Give only the number of lines in the records below that contain the string "Ulama". Case counts.

"""

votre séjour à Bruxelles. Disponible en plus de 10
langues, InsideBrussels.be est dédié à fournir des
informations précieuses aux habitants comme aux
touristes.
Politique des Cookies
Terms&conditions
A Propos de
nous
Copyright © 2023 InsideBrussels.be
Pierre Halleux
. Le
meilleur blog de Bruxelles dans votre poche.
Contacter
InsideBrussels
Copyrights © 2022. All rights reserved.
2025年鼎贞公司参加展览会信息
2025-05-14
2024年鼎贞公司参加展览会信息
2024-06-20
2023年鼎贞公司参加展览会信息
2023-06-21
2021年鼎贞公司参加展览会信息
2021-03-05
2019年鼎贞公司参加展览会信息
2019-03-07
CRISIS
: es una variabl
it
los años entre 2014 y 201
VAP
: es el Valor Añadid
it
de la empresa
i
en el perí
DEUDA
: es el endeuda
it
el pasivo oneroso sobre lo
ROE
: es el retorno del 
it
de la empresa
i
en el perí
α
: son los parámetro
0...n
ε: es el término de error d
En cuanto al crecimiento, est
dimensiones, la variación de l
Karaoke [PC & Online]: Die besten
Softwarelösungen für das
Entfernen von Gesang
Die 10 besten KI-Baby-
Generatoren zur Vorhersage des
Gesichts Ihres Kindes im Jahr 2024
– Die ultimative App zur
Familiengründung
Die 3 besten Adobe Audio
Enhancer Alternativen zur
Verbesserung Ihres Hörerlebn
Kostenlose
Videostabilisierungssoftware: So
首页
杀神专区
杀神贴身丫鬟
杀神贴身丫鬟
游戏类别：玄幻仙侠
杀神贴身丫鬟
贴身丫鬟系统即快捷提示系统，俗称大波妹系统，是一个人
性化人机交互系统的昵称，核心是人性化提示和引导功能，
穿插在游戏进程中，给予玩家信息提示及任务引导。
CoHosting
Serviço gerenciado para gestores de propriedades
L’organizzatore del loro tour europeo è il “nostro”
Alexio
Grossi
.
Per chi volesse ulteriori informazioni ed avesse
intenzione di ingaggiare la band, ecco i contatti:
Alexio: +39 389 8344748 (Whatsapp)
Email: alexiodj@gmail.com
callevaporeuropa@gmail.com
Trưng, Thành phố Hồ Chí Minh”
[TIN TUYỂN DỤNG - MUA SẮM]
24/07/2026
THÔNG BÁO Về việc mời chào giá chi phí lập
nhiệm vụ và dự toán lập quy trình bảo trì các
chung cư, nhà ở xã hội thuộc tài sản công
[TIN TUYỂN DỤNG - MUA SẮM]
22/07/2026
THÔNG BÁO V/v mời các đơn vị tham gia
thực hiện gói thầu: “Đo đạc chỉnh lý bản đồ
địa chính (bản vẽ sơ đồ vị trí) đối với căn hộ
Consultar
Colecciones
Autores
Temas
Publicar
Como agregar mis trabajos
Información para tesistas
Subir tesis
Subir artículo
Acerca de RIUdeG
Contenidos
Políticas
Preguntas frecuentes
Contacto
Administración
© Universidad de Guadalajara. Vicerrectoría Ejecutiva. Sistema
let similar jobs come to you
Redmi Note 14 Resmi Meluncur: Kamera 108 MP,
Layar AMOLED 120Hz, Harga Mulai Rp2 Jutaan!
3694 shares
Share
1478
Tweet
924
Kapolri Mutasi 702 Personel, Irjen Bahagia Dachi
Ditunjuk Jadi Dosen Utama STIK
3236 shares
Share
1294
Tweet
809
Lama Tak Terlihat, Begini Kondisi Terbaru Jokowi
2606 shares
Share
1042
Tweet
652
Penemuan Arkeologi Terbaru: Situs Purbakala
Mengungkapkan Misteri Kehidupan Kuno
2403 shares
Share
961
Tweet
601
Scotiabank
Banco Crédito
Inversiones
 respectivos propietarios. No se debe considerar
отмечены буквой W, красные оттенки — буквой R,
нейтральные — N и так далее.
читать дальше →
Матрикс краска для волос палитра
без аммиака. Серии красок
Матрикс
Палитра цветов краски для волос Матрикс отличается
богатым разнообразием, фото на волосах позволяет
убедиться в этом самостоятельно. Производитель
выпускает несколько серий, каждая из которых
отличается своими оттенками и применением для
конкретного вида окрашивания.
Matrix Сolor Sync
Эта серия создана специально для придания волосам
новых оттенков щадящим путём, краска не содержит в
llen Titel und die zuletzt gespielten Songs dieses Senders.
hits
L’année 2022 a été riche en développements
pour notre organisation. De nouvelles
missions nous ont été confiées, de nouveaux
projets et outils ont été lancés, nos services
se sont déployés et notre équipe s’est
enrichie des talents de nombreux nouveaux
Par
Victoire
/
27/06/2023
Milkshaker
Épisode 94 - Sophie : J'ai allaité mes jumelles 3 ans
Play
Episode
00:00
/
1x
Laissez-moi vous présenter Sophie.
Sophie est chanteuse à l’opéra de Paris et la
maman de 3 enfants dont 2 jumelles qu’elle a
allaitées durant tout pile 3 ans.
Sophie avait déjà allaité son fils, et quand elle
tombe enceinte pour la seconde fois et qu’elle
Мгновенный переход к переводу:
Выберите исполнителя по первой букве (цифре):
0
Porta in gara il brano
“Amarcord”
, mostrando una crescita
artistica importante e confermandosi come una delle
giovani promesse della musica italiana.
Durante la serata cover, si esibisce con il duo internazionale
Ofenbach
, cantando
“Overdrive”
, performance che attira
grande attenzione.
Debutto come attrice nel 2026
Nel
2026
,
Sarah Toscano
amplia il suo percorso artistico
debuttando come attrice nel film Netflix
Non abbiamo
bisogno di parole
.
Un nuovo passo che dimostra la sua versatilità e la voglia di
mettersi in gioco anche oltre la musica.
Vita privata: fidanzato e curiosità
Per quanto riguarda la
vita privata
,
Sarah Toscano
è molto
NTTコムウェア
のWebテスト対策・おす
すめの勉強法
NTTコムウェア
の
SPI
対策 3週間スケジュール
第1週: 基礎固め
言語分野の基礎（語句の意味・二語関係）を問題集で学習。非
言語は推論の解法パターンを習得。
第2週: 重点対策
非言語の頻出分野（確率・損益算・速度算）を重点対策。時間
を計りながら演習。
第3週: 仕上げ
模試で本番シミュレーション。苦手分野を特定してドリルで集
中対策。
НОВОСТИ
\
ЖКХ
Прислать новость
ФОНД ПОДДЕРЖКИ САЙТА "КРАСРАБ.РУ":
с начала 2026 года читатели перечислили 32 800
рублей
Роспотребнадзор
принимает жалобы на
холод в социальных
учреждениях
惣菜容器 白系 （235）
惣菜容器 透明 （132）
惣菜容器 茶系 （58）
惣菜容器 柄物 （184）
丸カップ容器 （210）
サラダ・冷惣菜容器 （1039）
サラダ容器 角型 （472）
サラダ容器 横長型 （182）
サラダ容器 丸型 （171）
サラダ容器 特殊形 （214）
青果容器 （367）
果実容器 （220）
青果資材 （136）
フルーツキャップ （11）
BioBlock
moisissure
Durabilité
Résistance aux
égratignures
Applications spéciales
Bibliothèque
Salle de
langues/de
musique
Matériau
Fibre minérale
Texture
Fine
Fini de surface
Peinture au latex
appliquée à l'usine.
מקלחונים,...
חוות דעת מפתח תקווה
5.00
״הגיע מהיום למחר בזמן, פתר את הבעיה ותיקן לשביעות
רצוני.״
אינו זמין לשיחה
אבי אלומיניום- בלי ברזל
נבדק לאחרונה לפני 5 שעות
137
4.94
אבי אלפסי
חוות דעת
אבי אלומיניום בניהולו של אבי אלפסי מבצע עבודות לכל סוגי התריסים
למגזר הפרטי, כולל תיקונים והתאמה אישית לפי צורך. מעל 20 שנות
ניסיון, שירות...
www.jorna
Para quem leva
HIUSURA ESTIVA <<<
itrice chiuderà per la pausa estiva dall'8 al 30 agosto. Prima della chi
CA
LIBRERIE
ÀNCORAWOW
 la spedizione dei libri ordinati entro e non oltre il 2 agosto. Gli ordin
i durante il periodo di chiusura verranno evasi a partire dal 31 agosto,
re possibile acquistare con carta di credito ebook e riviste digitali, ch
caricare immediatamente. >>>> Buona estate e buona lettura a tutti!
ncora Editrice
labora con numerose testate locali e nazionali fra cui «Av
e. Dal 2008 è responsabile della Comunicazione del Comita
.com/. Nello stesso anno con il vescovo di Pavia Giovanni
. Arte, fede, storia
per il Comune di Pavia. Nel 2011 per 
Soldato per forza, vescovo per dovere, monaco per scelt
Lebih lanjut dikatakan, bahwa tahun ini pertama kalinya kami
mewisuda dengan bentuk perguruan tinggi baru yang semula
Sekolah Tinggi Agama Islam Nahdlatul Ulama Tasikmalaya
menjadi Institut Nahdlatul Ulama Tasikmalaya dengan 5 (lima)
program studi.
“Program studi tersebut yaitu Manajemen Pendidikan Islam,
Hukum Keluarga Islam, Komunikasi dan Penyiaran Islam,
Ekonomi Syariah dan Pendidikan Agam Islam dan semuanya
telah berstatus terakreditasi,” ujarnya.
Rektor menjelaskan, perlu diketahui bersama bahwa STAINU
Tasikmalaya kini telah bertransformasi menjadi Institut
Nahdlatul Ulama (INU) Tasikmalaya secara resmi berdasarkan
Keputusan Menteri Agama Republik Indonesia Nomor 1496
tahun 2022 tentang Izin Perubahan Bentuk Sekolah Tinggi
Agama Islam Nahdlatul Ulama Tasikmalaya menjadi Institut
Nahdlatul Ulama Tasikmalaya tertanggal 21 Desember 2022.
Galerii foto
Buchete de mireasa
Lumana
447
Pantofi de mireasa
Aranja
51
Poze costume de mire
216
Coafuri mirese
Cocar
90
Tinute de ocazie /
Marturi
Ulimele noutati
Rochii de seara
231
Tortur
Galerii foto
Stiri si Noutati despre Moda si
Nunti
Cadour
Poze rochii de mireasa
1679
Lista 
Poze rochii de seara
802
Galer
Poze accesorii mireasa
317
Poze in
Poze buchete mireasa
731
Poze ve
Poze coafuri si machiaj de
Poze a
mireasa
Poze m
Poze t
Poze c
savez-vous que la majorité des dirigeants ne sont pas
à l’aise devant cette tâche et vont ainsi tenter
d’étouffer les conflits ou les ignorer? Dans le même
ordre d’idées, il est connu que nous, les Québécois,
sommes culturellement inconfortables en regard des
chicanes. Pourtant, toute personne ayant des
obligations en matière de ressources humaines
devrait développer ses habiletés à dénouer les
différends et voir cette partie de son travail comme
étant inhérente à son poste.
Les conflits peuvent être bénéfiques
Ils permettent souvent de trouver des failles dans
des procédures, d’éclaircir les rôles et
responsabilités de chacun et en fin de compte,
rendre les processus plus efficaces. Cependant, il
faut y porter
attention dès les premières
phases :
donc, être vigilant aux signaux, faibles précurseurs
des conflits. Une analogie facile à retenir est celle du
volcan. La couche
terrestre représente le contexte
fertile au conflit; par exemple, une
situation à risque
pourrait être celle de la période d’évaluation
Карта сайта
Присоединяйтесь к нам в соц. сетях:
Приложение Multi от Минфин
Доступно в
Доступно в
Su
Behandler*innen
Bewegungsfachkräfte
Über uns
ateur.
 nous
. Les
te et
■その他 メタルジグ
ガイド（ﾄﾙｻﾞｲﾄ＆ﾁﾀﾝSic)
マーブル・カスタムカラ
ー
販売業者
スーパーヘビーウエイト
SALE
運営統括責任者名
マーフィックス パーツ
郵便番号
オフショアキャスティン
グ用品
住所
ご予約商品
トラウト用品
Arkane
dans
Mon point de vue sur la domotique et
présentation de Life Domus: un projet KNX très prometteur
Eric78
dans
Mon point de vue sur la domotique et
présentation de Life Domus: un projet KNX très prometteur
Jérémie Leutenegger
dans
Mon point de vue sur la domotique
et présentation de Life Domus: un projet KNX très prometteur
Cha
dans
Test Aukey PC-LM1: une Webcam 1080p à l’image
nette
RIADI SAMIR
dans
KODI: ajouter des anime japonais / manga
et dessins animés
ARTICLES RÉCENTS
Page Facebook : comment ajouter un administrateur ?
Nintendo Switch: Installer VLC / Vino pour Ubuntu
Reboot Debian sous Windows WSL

"""

Response to the task: 5